++++ Material for this exercise

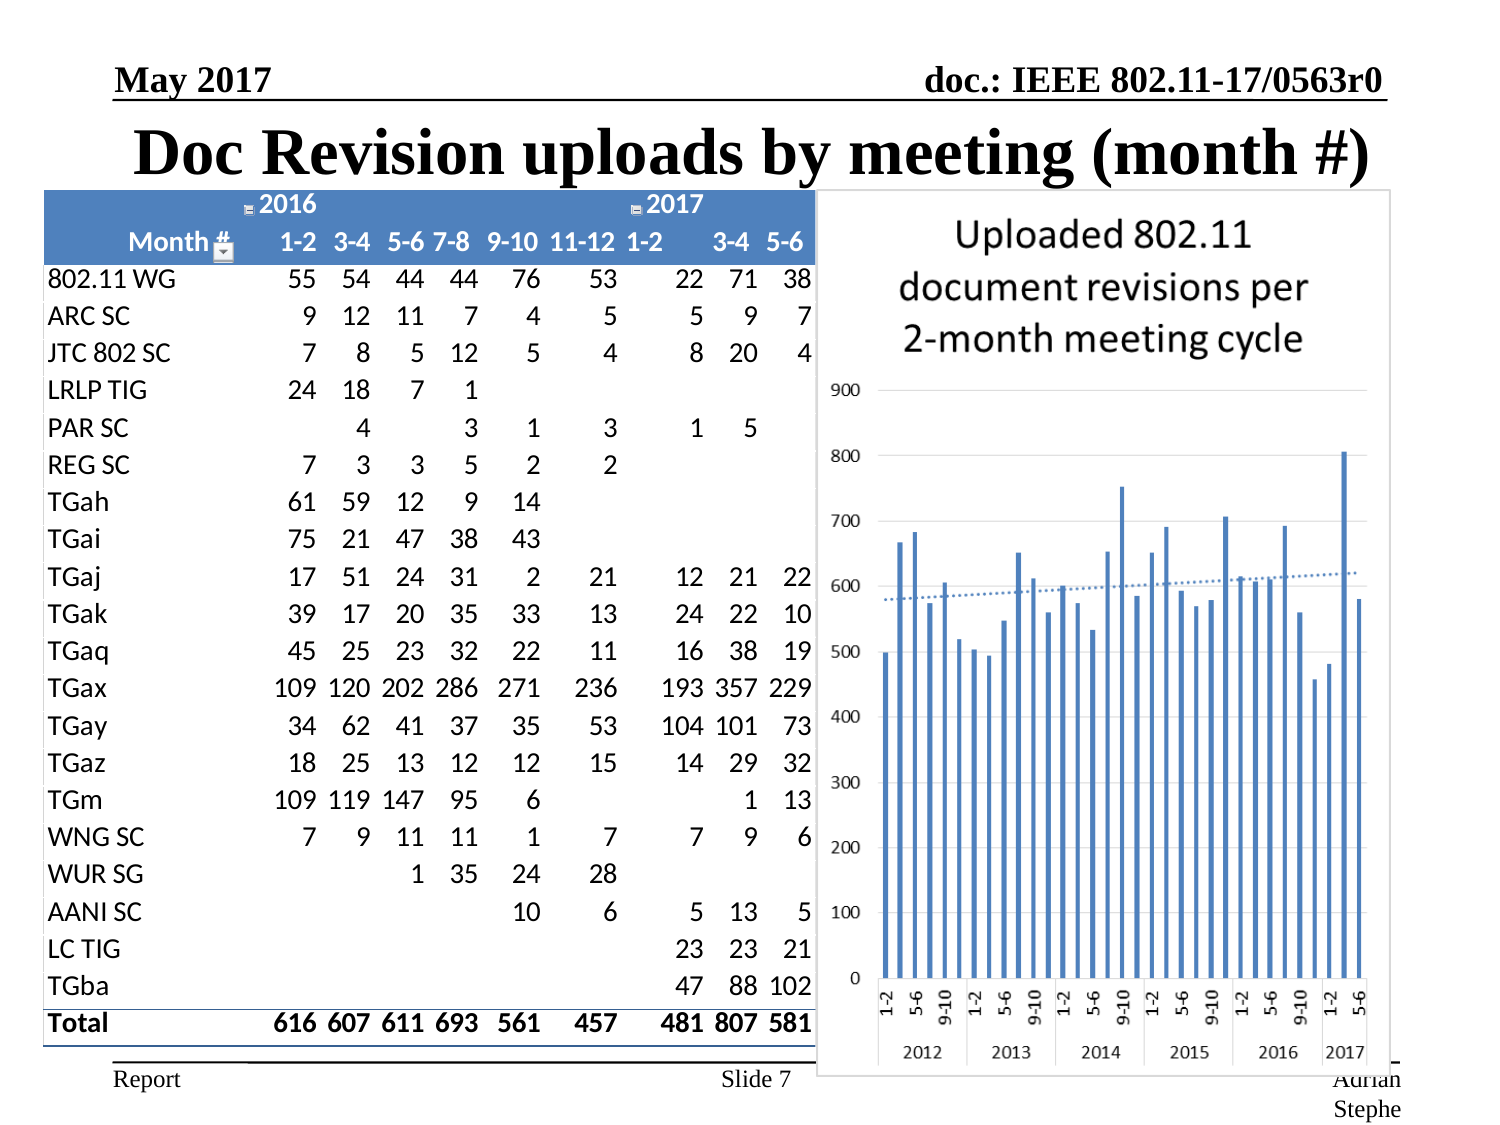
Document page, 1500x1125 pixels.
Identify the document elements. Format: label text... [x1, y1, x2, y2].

title Doc Revision uploads by meeting (month #) [115, 103, 1391, 189]
footer Adrian Stephens, Intel Corporation [1324, 1061, 1402, 1093]
picture [42, 189, 1391, 1077]
slide_number Slide 7 [711, 1061, 801, 1093]
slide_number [114, 54, 374, 101]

++++++++

* _Directive_:
Restate every line above exactly, omitting images.

* _Written response_:
Document page, 1500x1125 pixels.
Identify the document elements. Format: label text... [x1, y1, x2, y2].

title Doc Revision uploads by meeting (month #) [115, 103, 1391, 189]
footer Adrian Stephens, Intel Corporation [1324, 1061, 1402, 1093]
picture [42, 189, 1391, 1077]
slide_number Slide 7 [711, 1061, 801, 1093]
slide_number [114, 54, 374, 101]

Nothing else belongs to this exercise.